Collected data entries

........

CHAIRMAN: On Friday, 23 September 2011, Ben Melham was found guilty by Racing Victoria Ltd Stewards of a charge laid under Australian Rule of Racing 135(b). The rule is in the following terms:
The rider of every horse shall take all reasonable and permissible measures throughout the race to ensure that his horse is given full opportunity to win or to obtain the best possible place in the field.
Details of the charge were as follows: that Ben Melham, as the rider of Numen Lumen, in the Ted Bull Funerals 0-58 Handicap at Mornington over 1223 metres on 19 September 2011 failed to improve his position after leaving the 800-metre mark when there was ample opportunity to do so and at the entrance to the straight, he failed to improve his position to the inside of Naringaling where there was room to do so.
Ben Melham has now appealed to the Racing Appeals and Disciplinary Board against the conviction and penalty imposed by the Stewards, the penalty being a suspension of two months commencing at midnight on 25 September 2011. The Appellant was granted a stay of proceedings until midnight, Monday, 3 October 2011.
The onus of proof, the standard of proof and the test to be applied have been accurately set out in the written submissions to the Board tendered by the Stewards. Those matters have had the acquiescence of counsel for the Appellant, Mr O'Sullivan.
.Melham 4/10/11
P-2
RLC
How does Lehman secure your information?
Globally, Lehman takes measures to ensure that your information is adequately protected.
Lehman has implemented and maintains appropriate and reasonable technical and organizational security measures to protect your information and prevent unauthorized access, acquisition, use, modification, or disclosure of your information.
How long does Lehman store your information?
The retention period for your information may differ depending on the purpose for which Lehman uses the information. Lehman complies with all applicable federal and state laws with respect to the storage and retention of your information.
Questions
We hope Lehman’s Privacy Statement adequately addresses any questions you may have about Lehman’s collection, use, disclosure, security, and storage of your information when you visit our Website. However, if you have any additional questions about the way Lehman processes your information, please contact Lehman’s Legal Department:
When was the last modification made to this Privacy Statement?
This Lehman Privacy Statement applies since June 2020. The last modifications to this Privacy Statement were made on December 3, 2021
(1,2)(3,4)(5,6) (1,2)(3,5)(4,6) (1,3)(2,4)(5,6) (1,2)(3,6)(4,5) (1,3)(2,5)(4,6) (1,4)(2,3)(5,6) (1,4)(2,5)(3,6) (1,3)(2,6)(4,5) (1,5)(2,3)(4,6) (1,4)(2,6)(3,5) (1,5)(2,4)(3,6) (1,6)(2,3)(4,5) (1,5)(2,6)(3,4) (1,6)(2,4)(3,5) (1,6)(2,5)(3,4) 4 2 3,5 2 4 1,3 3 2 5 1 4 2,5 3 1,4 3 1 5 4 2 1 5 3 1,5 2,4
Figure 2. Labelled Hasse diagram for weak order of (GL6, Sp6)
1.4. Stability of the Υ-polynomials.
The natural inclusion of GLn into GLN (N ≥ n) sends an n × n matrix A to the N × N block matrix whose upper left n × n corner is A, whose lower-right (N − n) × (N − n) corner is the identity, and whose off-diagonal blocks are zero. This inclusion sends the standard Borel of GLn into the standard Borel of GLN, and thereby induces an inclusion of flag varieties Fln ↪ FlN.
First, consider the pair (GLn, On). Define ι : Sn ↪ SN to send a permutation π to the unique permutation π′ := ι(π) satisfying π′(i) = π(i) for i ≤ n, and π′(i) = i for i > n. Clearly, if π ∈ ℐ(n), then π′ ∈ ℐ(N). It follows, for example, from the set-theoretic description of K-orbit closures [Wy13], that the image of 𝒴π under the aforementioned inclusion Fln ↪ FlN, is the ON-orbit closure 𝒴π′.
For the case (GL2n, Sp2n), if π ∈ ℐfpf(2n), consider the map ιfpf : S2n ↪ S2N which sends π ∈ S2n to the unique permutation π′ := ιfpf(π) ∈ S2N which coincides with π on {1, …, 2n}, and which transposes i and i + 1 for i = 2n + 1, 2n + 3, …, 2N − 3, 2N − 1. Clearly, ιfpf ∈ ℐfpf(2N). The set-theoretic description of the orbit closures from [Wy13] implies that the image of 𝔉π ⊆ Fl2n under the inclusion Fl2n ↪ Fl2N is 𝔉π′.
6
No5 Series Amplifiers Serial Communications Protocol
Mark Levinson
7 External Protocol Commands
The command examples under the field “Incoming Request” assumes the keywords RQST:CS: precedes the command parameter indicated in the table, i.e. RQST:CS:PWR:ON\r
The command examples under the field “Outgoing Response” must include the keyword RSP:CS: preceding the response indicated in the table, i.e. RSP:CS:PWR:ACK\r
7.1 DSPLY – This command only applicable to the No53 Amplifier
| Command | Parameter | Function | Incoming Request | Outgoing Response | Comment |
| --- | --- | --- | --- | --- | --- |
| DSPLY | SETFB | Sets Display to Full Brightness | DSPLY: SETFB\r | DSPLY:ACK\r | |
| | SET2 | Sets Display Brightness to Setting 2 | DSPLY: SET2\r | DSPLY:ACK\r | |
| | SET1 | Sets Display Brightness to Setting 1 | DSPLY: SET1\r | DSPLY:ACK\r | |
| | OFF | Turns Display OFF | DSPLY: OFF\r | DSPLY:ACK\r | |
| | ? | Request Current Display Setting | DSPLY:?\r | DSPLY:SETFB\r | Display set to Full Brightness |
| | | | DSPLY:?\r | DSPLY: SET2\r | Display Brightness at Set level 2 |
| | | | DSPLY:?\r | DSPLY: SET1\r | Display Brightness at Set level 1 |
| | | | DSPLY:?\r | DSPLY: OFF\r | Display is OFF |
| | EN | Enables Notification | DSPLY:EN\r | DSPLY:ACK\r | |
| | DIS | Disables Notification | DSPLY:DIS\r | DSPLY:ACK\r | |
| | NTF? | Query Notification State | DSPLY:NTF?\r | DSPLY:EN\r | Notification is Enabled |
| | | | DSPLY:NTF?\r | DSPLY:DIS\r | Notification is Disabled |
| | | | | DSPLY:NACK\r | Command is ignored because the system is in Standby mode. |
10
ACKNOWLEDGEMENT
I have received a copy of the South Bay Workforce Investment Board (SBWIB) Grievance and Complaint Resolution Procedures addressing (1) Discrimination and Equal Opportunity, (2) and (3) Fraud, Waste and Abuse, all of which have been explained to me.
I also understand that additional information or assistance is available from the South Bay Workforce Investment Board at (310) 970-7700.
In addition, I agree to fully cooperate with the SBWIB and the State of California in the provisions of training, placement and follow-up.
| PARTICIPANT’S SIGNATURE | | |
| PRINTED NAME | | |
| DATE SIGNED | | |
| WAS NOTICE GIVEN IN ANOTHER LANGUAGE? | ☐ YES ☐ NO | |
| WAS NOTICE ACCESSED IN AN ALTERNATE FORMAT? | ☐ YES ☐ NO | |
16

........

* Directions
Please write out, exactly as they appear above, only the lines in the stretch from the line with "The onus of" through the line with "1.4. Stability of the Υ-polynomials.".

* Task solution
The onus of proof, the standard of proof and the test to be applied have been accurately set out in the written submissions to the Board tendered by the Stewards. Those matters have had the acquiescence of counsel for the Appellant, Mr O'Sullivan.
.Melham 4/10/11
P-2
RLC
How does Lehman secure your information?
Globally, Lehman takes measures to ensure that your information is adequately protected.
Lehman has implemented and maintains appropriate and reasonable technical and organizational security measures to protect your information and prevent unauthorized access, acquisition, use, modification, or disclosure of your information.
How long does Lehman store your information?
The retention period for your information may differ depending on the purpose for which Lehman uses the information. Lehman complies with all applicable federal and state laws with respect to the storage and retention of your information.
Questions
We hope Lehman’s Privacy Statement adequately addresses any questions you may have about Lehman’s collection, use, disclosure, security, and storage of your information when you visit our Website. However, if you have any additional questions about the way Lehman processes your information, please contact Lehman’s Legal Department:
When was the last modification made to this Privacy Statement?
This Lehman Privacy Statement applies since June 2020. The last modifications to this Privacy Statement were made on December 3, 2021
(1,2)(3,4)(5,6) (1,2)(3,5)(4,6) (1,3)(2,4)(5,6) (1,2)(3,6)(4,5) (1,3)(2,5)(4,6) (1,4)(2,3)(5,6) (1,4)(2,5)(3,6) (1,3)(2,6)(4,5) (1,5)(2,3)(4,6) (1,4)(2,6)(3,5) (1,5)(2,4)(3,6) (1,6)(2,3)(4,5) (1,5)(2,6)(3,4) (1,6)(2,4)(3,5) (1,6)(2,5)(3,4) 4 2 3,5 2 4 1,3 3 2 5 1 4 2,5 3 1,4 3 1 5 4 2 1 5 3 1,5 2,4
Figure 2. Labelled Hasse diagram for weak order of (GL6, Sp6)
1.4. Stability of the Υ-polynomials.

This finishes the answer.